Our opinions in Paragraphs 4 and 5, above, are based upon our consideration of only those statutes, rules and regulations which, in our experience, are normally applicable to issuers and guarantors in note transactions; provided that we express no opinion as to (1) any federal or state securities laws or regulations, (2) any federal or state tax laws or regulations, (3) any federal or state banking or insurance laws or regulations, (4) any law, rule or regulation relating to patents, trademarks, copyrights or licenses, (5) any pension or employee benefit laws or regulations, (6) any federal or state antitrust or unfair competition laws or regulations, (7) any fraudulent transfer or fraudulent conveyance laws, (8) compliance by any party with any fiduciary duty requirements; (9) any statutes, ordinances, administrative decisions, rules or regulations of counties, towns, municipalities and special political subdivisions (whether created or enabled through legislative action at the state or regional level) or judicial decisions to the extent that they deal with any of the foregoing, (10) any racketeering laws or regulations, (11) any health and safety laws or regulations, (12) any labor laws or regulations, (13) any laws, regulations and policies concerning (i) national or local emergency, (ii) possible judicial deference to acts of sovereign states, and (iii) criminal and civil forfeiture laws, and (14) other state statutes of general application to the extent they provide for criminal prosecution.

We express no opinion as to any law other than the law of the State of California.

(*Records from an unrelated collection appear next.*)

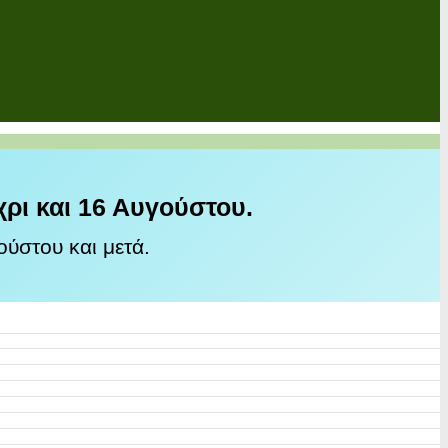
χρι και 16 Αυγούστου.
ύστου και μετά.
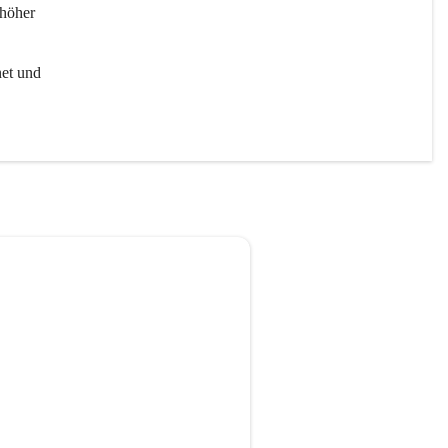
höher 
et und 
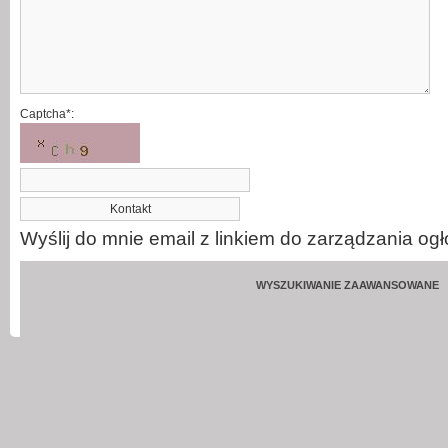
Captcha*:
Wyślij do mnie email z linkiem do zarządzania og
WYSZUKIWANIE ZAAWANSOWANE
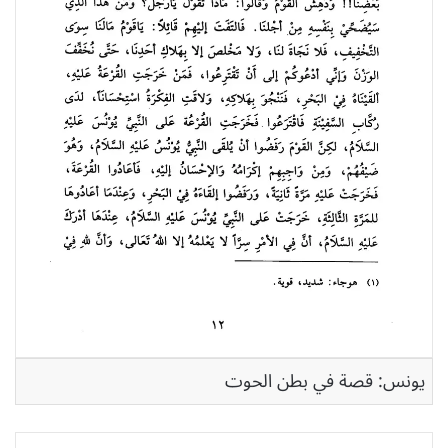
يونس: قصة في بطن الحوت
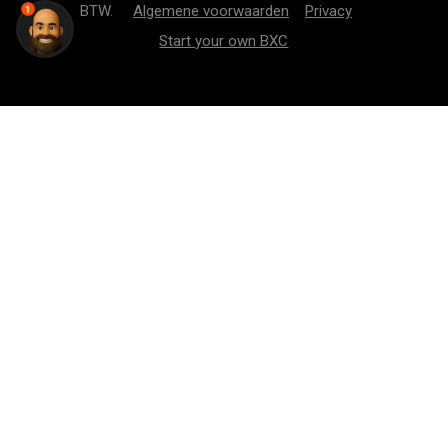
BTW.
Algemene voorwaarden
Privacy
1
Start your own BXC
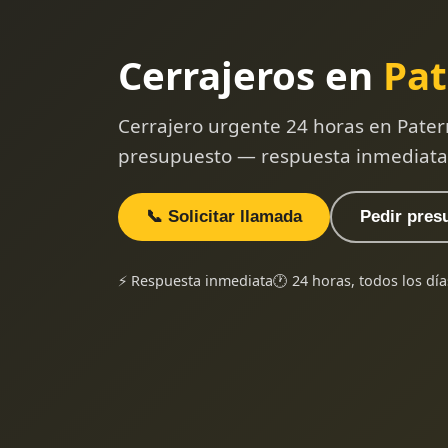
Cerrajeros en
Pat
Cerrajero urgente 24 horas en Pater
presupuesto — respuesta inmediata
📞 Solicitar llamada
Pedir pres
⚡ Respuesta inmediata
🕐 24 horas, todos los día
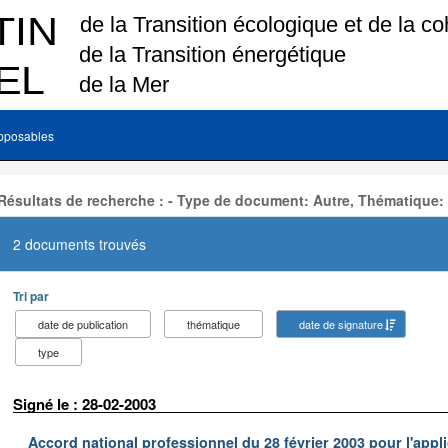
pposables
Résultats de recherche : - Type de document: Autre, Thématique:
2 documents trouvés
Tri par
date de publication
thématique
date de signature
type
Signé le : 28-02-2003
Accord national professionnel du 28 février 2003 pour l'appl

Our opinions are rendered as of the date hereof, and we assume no obligation to advise you of changes that may hereafter be brought to our attention. This opinion letter is rendered to you in connection with the matters described herein. This opinion letter may not be relied upon by you for any other purpose. Copies of this opinion may be furnished to your counsel, Simpson Thacher & Bartlett LLP, which may rely upon the opinion set forth herein as though addressed to it, subject to the qualifications and limitations related thereto. We hereby consent to the filing of this opinion letter as Exhibit 5.2 to the Registration Statement and to the use of our name under the caption “Legal Matters” in the Prospectus included in the Registration Statement.